REQUIRED ACTIONS:
(a) Quote the piece on the phrase "take no prisoners" from "Ah, well. All" to "all your might.".
(b) In the piece on the phrase "take no prisoners," condense the paragraph beginning "This phrase is used metaphorically" into a shorter version that keeps its main facts.

READING PASSAGE:
What does “take no prisoners” mean, as in: You’ve got to take more of a take-no-prisoners attitude?

My comments:

Whoever gives you this advice wants you to be more aggressive, more relentless, brutal and merciless when it comes to dealings with your opponents.

The so-called “take-no-prisoners” attitude comes from war. A take-no-prisoners approach dictates that soldiers continue to shoot even if enemy troops have raised a white flag, knelt on the floor with both hands above their head. In other words, you want to kill your enemies even if they have surrendered.

This phrase is used metaphorically in a lot of lesser situations, too, i.e. in non-life and death situations. For example, if you’re competing with a colleague for the same promotion and you take the “take-no-prisoners” approach, that means you want to do everything you can to beat your colleague. If you’ve made an initial success, you don’t want to relax, either. You want to keep beating your opponent, kicking him when he’s down, to ensure there’s absolutely no chance that he recovers.

Ah, well. All of this, by the way, says this, and there’s no two ways about it: War is evil ^_^.

Hence, my advice is: Avoid situations where you have to take the “take-no-prisoners” attitude. Avoid them with all your might.

[Saved entries]
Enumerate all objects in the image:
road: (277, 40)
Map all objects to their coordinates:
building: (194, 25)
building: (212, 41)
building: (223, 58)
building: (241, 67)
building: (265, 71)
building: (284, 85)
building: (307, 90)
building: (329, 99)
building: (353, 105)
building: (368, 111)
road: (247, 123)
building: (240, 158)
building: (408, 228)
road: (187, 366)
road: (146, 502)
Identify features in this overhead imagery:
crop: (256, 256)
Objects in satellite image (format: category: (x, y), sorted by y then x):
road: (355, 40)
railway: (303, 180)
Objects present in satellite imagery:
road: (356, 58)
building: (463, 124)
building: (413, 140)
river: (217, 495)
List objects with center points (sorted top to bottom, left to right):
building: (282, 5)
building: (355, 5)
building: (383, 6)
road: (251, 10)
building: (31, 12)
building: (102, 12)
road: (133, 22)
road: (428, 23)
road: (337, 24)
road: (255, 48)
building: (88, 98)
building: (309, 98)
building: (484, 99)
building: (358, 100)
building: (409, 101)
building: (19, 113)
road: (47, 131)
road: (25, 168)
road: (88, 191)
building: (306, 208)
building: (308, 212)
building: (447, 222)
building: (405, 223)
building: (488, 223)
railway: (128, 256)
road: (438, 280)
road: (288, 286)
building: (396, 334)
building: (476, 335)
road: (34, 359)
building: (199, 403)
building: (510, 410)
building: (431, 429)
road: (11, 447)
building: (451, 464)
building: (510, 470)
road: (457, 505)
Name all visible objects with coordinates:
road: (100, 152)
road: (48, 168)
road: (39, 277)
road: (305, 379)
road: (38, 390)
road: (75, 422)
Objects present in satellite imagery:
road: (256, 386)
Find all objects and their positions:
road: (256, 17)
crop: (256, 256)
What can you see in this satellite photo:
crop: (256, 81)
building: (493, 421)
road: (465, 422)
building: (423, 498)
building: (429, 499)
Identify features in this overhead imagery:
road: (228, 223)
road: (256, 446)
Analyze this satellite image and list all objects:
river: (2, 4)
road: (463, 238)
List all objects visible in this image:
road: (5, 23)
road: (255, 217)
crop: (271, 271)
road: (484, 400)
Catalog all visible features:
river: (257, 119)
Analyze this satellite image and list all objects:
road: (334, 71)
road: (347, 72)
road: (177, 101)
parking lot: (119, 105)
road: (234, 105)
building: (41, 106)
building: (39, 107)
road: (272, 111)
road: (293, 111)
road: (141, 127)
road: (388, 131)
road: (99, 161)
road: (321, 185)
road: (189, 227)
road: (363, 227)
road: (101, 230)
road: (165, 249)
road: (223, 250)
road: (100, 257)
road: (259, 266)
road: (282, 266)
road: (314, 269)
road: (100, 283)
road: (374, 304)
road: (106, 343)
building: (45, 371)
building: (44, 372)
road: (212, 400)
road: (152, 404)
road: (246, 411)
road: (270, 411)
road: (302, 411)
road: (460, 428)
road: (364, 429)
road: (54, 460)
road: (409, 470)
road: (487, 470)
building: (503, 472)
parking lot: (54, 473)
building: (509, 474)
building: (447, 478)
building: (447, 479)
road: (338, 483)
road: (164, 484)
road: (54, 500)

EXPECTED ANSWERS:
(a)
Ah, well. All of this, by the way, says this, and there’s no two ways about it: War is evil ^_^.

Hence, my advice is: Avoid situations where you have to take the “take-no-prisoners” attitude. Avoid them with all your might.

(b) The phrase is also used figuratively in situations that are not life or death. For instance, taking this approach while competing with a colleague for a promotion means doing everything possible to beat the colleague. It also means not relaxing after an early success and continuing to beat the opponent while he is down, so he has no chance to recover.